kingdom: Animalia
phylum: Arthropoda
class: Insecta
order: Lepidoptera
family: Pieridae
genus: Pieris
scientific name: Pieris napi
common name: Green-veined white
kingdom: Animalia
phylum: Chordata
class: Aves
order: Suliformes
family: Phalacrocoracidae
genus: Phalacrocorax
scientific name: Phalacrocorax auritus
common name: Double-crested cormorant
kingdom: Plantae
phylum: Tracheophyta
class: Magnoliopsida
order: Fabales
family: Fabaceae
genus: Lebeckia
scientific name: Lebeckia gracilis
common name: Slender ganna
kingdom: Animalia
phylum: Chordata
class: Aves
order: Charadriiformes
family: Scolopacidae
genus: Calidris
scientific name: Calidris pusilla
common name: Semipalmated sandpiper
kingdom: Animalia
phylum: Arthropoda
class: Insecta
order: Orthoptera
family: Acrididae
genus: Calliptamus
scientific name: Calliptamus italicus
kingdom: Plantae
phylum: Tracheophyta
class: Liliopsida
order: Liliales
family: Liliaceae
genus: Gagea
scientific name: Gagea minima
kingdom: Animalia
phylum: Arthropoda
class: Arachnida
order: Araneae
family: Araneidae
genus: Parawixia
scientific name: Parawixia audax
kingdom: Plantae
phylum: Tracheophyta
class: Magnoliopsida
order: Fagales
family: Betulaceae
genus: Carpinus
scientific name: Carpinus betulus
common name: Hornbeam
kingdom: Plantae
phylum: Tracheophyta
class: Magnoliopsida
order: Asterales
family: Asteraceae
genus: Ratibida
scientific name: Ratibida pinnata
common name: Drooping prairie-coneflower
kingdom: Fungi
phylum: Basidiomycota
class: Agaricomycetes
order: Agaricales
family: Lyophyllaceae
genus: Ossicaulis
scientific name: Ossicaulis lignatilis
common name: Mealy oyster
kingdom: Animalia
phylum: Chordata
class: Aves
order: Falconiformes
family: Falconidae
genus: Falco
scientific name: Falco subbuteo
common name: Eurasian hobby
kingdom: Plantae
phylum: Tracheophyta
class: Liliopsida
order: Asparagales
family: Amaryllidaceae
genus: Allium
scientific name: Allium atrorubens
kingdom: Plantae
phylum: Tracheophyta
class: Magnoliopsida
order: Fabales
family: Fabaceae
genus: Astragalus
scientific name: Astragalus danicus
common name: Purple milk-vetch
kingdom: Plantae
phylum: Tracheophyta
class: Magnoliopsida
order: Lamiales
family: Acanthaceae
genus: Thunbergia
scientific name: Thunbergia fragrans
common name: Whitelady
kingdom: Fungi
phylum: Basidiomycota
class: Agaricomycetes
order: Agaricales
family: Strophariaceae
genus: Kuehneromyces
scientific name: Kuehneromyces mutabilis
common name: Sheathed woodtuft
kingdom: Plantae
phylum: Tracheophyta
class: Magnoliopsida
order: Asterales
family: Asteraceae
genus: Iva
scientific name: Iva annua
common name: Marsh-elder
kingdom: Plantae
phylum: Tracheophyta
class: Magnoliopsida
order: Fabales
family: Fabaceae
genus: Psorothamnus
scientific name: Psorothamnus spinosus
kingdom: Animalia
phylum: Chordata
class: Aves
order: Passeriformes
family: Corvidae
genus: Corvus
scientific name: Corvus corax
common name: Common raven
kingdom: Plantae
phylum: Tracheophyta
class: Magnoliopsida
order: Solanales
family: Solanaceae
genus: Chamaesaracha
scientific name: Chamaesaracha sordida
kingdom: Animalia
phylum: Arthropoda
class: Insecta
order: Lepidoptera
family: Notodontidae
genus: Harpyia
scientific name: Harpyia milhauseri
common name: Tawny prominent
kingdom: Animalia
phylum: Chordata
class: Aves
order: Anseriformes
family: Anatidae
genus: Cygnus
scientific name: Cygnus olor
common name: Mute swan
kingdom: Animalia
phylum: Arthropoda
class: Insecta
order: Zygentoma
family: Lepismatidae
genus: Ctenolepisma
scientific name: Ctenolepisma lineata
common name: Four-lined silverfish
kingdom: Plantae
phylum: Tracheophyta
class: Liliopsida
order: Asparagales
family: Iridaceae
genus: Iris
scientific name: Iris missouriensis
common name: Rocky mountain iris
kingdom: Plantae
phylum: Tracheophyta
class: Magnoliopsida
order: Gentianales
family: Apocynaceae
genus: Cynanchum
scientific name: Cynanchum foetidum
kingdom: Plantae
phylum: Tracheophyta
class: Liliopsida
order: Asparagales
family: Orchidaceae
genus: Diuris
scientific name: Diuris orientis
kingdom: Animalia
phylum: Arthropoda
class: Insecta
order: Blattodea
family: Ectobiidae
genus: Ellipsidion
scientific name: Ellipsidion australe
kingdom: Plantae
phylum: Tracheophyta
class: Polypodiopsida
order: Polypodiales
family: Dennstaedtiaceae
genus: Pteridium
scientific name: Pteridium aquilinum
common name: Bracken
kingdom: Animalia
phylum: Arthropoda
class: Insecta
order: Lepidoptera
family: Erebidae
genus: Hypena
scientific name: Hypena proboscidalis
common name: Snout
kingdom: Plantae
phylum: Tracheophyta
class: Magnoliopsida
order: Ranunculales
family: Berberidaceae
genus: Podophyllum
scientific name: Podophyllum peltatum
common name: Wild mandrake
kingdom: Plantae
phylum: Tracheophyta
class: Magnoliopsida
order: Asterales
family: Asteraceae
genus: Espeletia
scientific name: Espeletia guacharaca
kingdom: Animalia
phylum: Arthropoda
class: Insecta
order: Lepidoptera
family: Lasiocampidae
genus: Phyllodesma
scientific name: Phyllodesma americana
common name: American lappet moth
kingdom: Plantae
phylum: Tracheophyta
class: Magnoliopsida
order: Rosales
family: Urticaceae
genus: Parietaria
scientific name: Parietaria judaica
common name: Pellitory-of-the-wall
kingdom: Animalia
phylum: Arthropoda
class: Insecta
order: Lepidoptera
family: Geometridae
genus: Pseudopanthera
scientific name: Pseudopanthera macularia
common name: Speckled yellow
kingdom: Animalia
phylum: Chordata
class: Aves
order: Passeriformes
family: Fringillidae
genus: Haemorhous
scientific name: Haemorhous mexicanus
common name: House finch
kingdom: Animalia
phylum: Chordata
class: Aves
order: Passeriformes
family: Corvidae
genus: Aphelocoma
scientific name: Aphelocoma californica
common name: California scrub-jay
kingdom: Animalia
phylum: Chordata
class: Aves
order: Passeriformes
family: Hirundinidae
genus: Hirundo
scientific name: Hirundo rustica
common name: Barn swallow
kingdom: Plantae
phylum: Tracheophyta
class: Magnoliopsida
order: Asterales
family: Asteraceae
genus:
# # # #
▶ _What you have to do_:
Copy every line of the listing above, keeping each word, spelling and capital letter unchanged.

▶ _The answer_:
kingdom: Animalia
phylum: Arthropoda
class: Insecta
order: Lepidoptera
family: Pieridae
genus: Pieris
scientific name: Pieris napi
common name: Green-veined white
kingdom: Animalia
phylum: Chordata
class: Aves
order: Suliformes
family: Phalacrocoracidae
genus: Phalacrocorax
scientific name: Phalacrocorax auritus
common name: Double-crested cormorant
kingdom: Plantae
phylum: Tracheophyta
class: Magnoliopsida
order: Fabales
family: Fabaceae
genus: Lebeckia
scientific name: Lebeckia gracilis
common name: Slender ganna
kingdom: Animalia
phylum: Chordata
class: Aves
order: Charadriiformes
family: Scolopacidae
genus: Calidris
scientific name: Calidris pusilla
common name: Semipalmated sandpiper
kingdom: Animalia
phylum: Arthropoda
class: Insecta
order: Orthoptera
family: Acrididae
genus: Calliptamus
scientific name: Calliptamus italicus
kingdom: Plantae
phylum: Tracheophyta
class: Liliopsida
order: Liliales
family: Liliaceae
genus: Gagea
scientific name: Gagea minima
kingdom: Animalia
phylum: Arthropoda
class: Arachnida
order: Araneae
family: Araneidae
genus: Parawixia
scientific name: Parawixia audax
kingdom: Plantae
phylum: Tracheophyta
class: Magnoliopsida
order: Fagales
family: Betulaceae
genus: Carpinus
scientific name: Carpinus betulus
common name: Hornbeam
kingdom: Plantae
phylum: Tracheophyta
class: Magnoliopsida
order: Asterales
family: Asteraceae
genus: Ratibida
scientific name: Ratibida pinnata
common name: Drooping prairie-coneflower
kingdom: Fungi
phylum: Basidiomycota
class: Agaricomycetes
order: Agaricales
family: Lyophyllaceae
genus: Ossicaulis
scientific name: Ossicaulis lignatilis
common name: Mealy oyster
kingdom: Animalia
phylum: Chordata
class: Aves
order: Falconiformes
family: Falconidae
genus: Falco
scientific name: Falco subbuteo
common name: Eurasian hobby
kingdom: Plantae
phylum: Tracheophyta
class: Liliopsida
order: Asparagales
family: Amaryllidaceae
genus: Allium
scientific name: Allium atrorubens
kingdom: Plantae
phylum: Tracheophyta
class: Magnoliopsida
order: Fabales
family: Fabaceae
genus: Astragalus
scientific name: Astragalus danicus
common name: Purple milk-vetch
kingdom: Plantae
phylum: Tracheophyta
class: Magnoliopsida
order: Lamiales
family: Acanthaceae
genus: Thunbergia
scientific name: Thunbergia fragrans
common name: Whitelady
kingdom: Fungi
phylum: Basidiomycota
class: Agaricomycetes
order: Agaricales
family: Strophariaceae
genus: Kuehneromyces
scientific name: Kuehneromyces mutabilis
common name: Sheathed woodtuft
kingdom: Plantae
phylum: Tracheophyta
class: Magnoliopsida
order: Asterales
family: Asteraceae
genus: Iva
scientific name: Iva annua
common name: Marsh-elder
kingdom: Plantae
phylum: Tracheophyta
class: Magnoliopsida
order: Fabales
family: Fabaceae
genus: Psorothamnus
scientific name: Psorothamnus spinosus
kingdom: Animalia
phylum: Chordata
class: Aves
order: Passeriformes
family: Corvidae
genus: Corvus
scientific name: Corvus corax
common name: Common raven
kingdom: Plantae
phylum: Tracheophyta
class: Magnoliopsida
order: Solanales
family: Solanaceae
genus: Chamaesaracha
scientific name: Chamaesaracha sordida
kingdom: Animalia
phylum: Arthropoda
class: Insecta
order: Lepidoptera
family: Notodontidae
genus: Harpyia
scientific name: Harpyia milhauseri
common name: Tawny prominent
kingdom: Animalia
phylum: Chordata
class: Aves
order: Anseriformes
family: Anatidae
genus: Cygnus
scientific name: Cygnus olor
common name: Mute swan
kingdom: Animalia
phylum: Arthropoda
class: Insecta
order: Zygentoma
family: Lepismatidae
genus: Ctenolepisma
scientific name: Ctenolepisma lineata
common name: Four-lined silverfish
kingdom: Plantae
phylum: Tracheophyta
class: Liliopsida
order: Asparagales
family: Iridaceae
genus: Iris
scientific name: Iris missouriensis
common name: Rocky mountain iris
kingdom: Plantae
phylum: Tracheophyta
class: Magnoliopsida
order: Gentianales
family: Apocynaceae
genus: Cynanchum
scientific name: Cynanchum foetidum
kingdom: Plantae
phylum: Tracheophyta
class: Liliopsida
order: Asparagales
family: Orchidaceae
genus: Diuris
scientific name: Diuris orientis
kingdom: Animalia
phylum: Arthropoda
class: Insecta
order: Blattodea
family: Ectobiidae
genus: Ellipsidion
scientific name: Ellipsidion australe
kingdom: Plantae
phylum: Tracheophyta
class: Polypodiopsida
order: Polypodiales
family: Dennstaedtiaceae
genus: Pteridium
scientific name: Pteridium aquilinum
common name: Bracken
kingdom: Animalia
phylum: Arthropoda
class: Insecta
order: Lepidoptera
family: Erebidae
genus: Hypena
scientific name: Hypena proboscidalis
common name: Snout
kingdom: Plantae
phylum: Tracheophyta
class: Magnoliopsida
order: Ranunculales
family: Berberidaceae
genus: Podophyllum
scientific name: Podophyllum peltatum
common name: Wild mandrake
kingdom: Plantae
phylum: Tracheophyta
class: Magnoliopsida
order: Asterales
family: Asteraceae
genus: Espeletia
scientific name: Espeletia guacharaca
kingdom: Animalia
phylum: Arthropoda
class: Insecta
order: Lepidoptera
family: Lasiocampidae
genus: Phyllodesma
scientific name: Phyllodesma americana
common name: American lappet moth
kingdom: Plantae
phylum: Tracheophyta
class: Magnoliopsida
order: Rosales
family: Urticaceae
genus: Parietaria
scientific name: Parietaria judaica
common name: Pellitory-of-the-wall
kingdom: Animalia
phylum: Arthropoda
class: Insecta
order: Lepidoptera
family: Geometridae
genus: Pseudopanthera
scientific name: Pseudopanthera macularia
common name: Speckled yellow
kingdom: Animalia
phylum: Chordata
class: Aves
order: Passeriformes
family: Fringillidae
genus: Haemorhous
scientific name: Haemorhous mexicanus
common name: House finch
kingdom: Animalia
phylum: Chordata
class: Aves
order: Passeriformes
family: Corvidae
genus: Aphelocoma
scientific name: Aphelocoma californica
common name: California scrub-jay
kingdom: Animalia
phylum: Chordata
class: Aves
order: Passeriformes
family: Hirundinidae
genus: Hirundo
scientific name: Hirundo rustica
common name: Barn swallow
kingdom: Plantae
phylum: Tracheophyta
class: Magnoliopsida
order: Asterales
family: Asteraceae
genus:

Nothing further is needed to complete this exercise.